Lo scorso ottobre la Croce Rossa, per la prima volta, ha riportato lo sguardo a casa e ha lanciato una campagna per combattere la crescente povertà del Paese. Si chiama “Ahora mas que nunca” (Adesso più che mai) e vuole raccogliere 30 milioni di euro nei prossimi due anni per aiutare 300 mila persone. L’organizzazione aveva già assistito più di due milioni di spagnoli solo nel 2011. E il dato crescente sulle famiglie di classe media è preoccupante. Ne sa qualcosa in più la Caritas che ha registrato lo scorso anno un aumento del 40% delle famiglie con figli e del 18% monoparentali. Tutte coppie giovani, dai 20 ai 40 anni. E se nel 2007 i sessanta centri Caritas si occupavano di 370 mila persone, dopo quattro anni la cifra ha superato il milione. Praticamente un incremento del 174%. La maggior parte ha bisogno di generi alimentari. Poi c’è l’alloggio e il lavoro. Ma negli ultimi mesi è cresciuta anche la domanda di vestiti e medicine.

“Il problema è la progressiva frantumazione del sistema sociale”, spiega Francisco Lorenzo, coordinatore dell’Osservatorio sociale Caritas. “Il cambio strutturale, come conseguenza della crisi, sta trasformando in maniera profonda anche la vita di molte famiglie. Quello che perdiamo adesso in termini di assistenza sociale sarà difficile recuperarlo, una volta superata la crisi”. I primi a farne le spese sono come sempre i più piccoli. Anche Save The Children, tra la lotta per la sicurezza dei bambini siriani o per l’assistenza medica di quelli nigeriani, ha lanciato un appello per i piccoli cittadini spagnoli con l’Agenda infantile 2012-2015. “Sono più di due milioni i bambini che vivono in povertà nel nostro Paese. Bambini che non possono permettersi delle attività extrascolastiche, che non hanno libri, non ricevono regali. Alcuni senza un tetto”, dice preoccupata Yolanda Román, responsabile dell’impatto politico dell’Ong che a novembre ha presentato un duro video sulle condizioni di questi bambini. 

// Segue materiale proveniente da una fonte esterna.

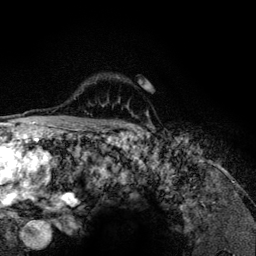
Breast MRI (dynamic contrast-enhanced), one axial slice. Position 97 of 134 along the scan axis. Cropped to one breast. Dynamic contrast-enhanced series, time point 2 of 6 at this slice position (early post-contrast). 3 T. TE 4.2 ms, TR 7.9 ms. 1.2 mm slice thickness. 256 × 256 image matrix. Female patient.
Outlined on this slice (semi-automatic segmentation, software-assisted and operator-edited):
- enhancing-tissue mask used for the functional tumour volume (all voxels passing the contrast-enhancement thresholds inside the analysis volume; usually the tumour): box from (x=116, y=76) to (x=134, y=126) px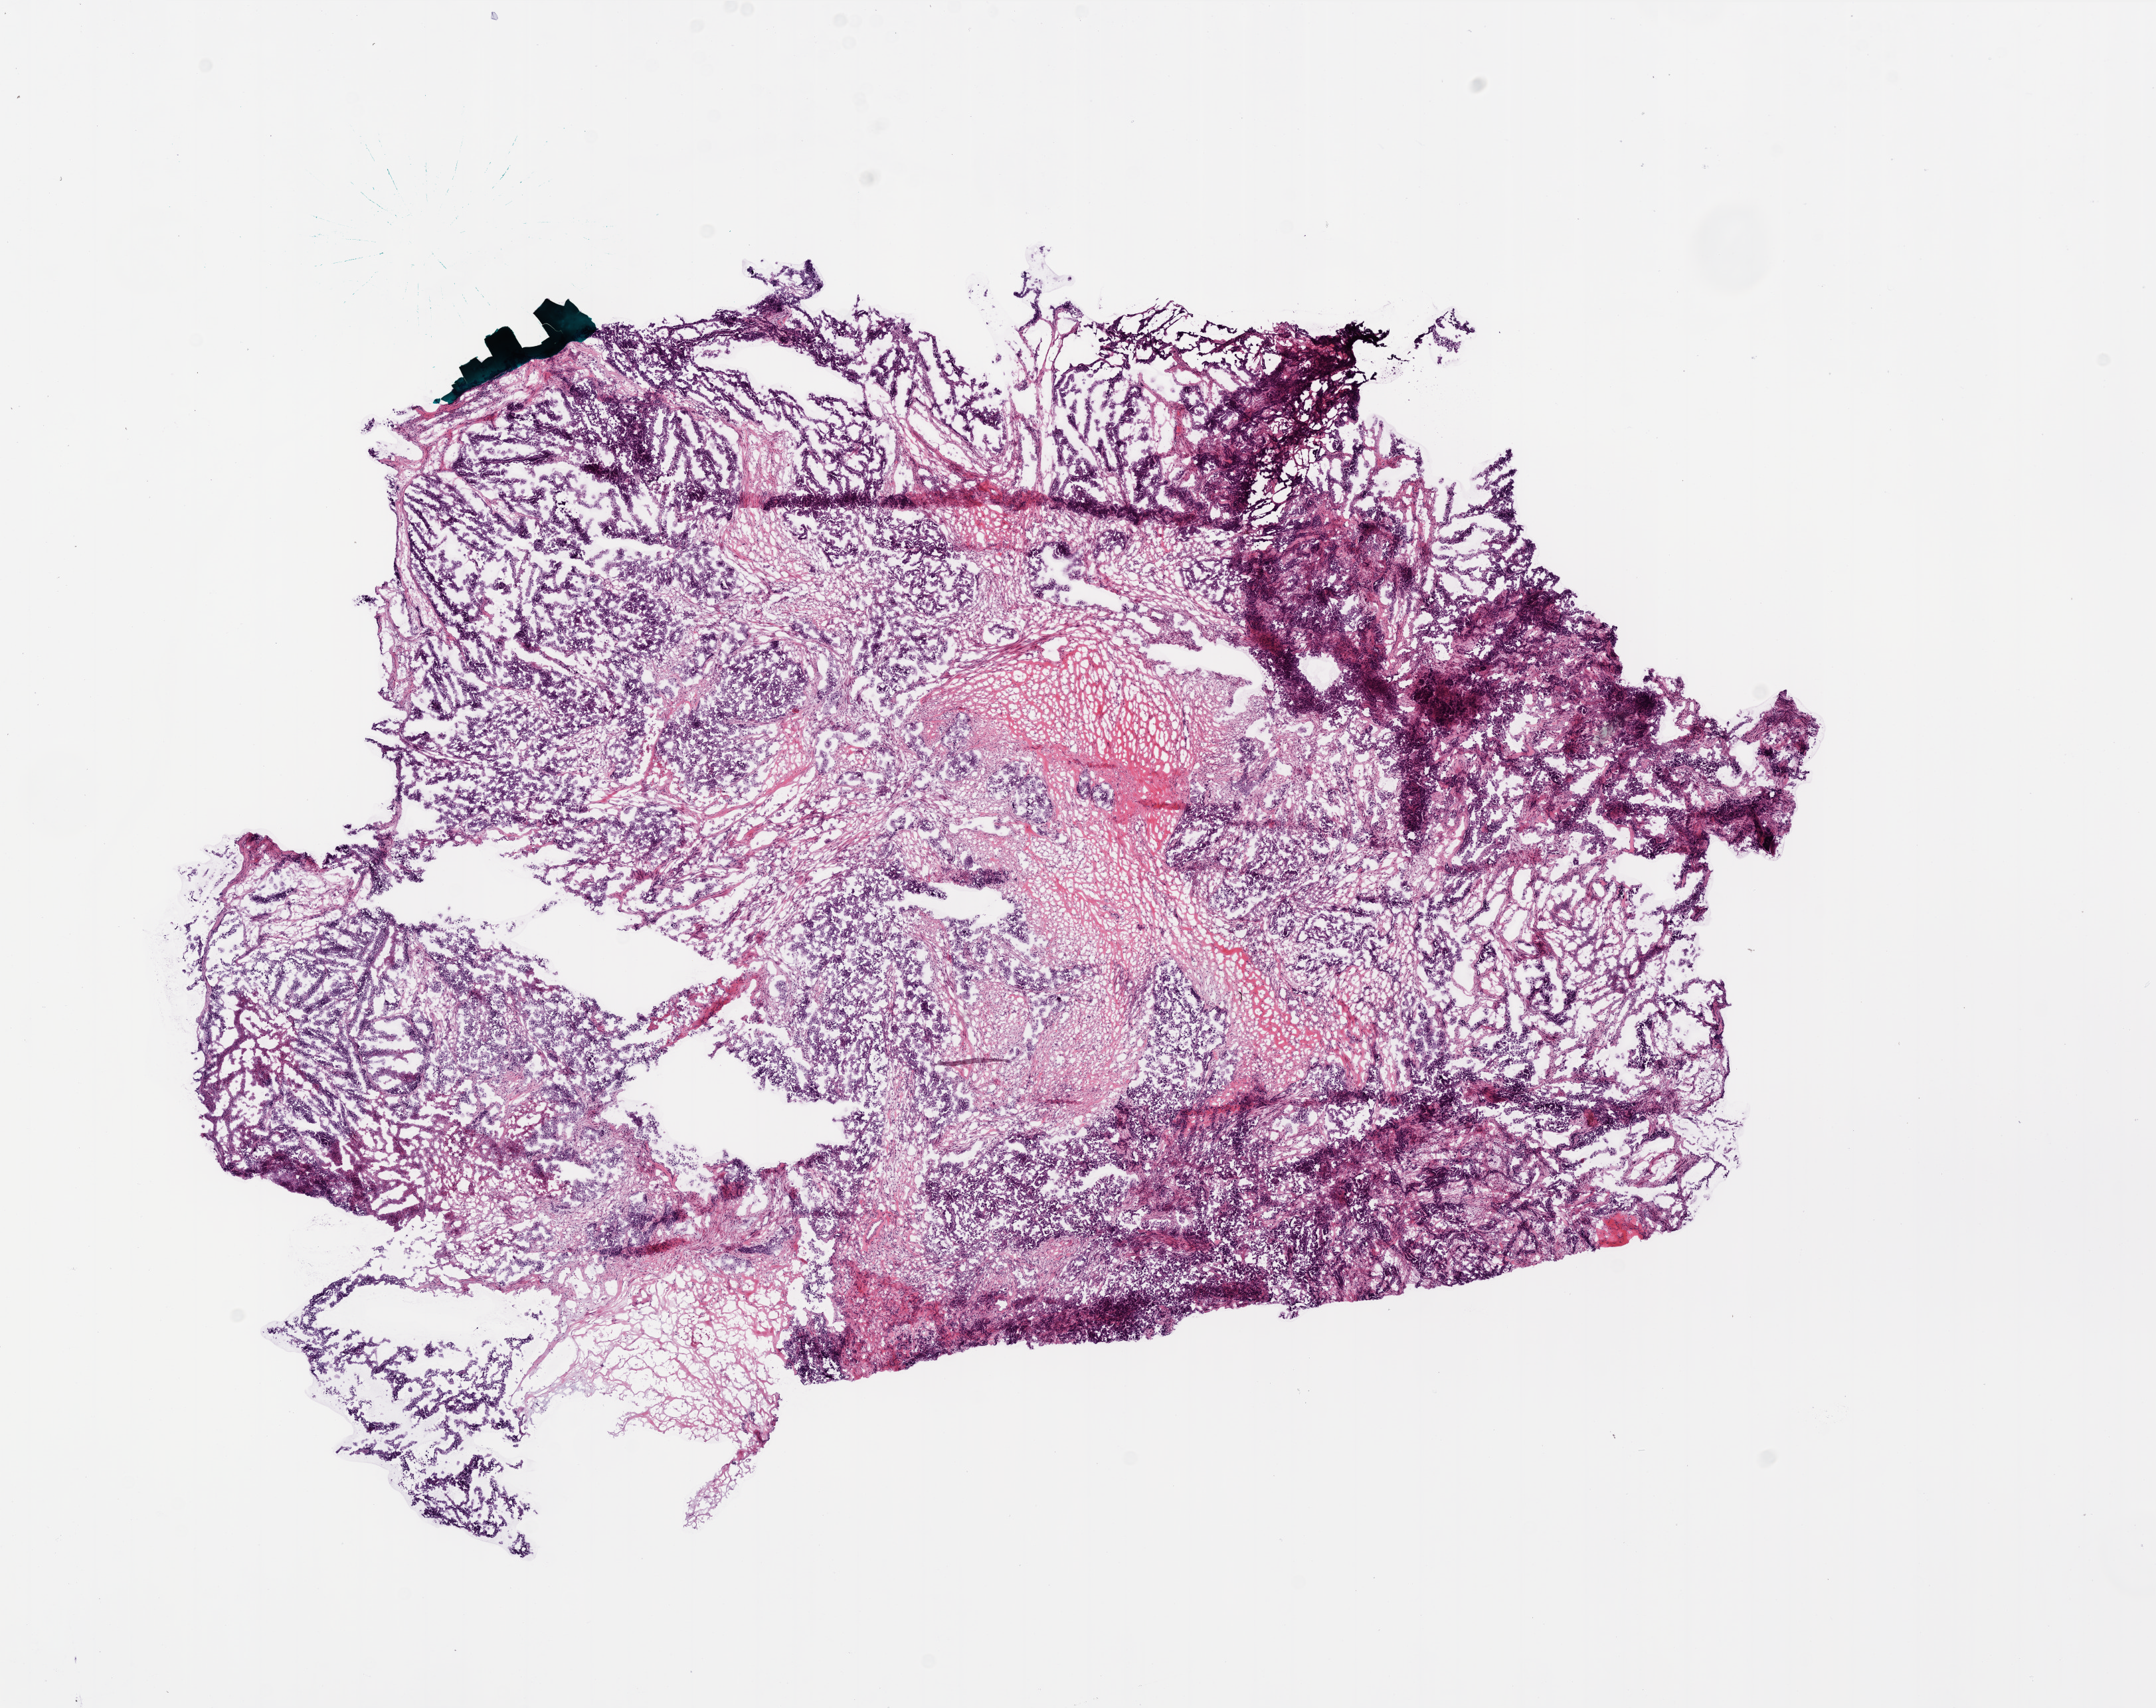
Digitized H&E-stained tissue section (whole slide), low-resolution overview of the scanned area, about 13.0 x 10.3 mm; frozen section from the bottom of the tissue portion; ovary, primary tumour sample. Female, age 45 years at initial diagnosis. Histologic grade: G3 (poorly differentiated). Slide review estimates, as recorded: tumour nuclei 90%, necrosis 10%.
• laterality: left
• pathologic diagnosis: Serous cystadenocarcinoma, NOS
• FIGO stage: IIIC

Il governo ha riconosciuto il dato allarmante, ma non ha adottato mezzi specifici per combatterlo. Nonostante le raccomandazioni delle Nazioni Unite e le petizioni fatte da più associazioni, il Parlamento non è riuscito a mettersi d’accordo e a spingere l’Esecutivo a elaborare un piano contro la povertà dei più piccoli. Anzi l’ultima sforbiciata all’Educazione, con un taglio netto del 30% delle risorse, non farà altro che peggiorare la situazione.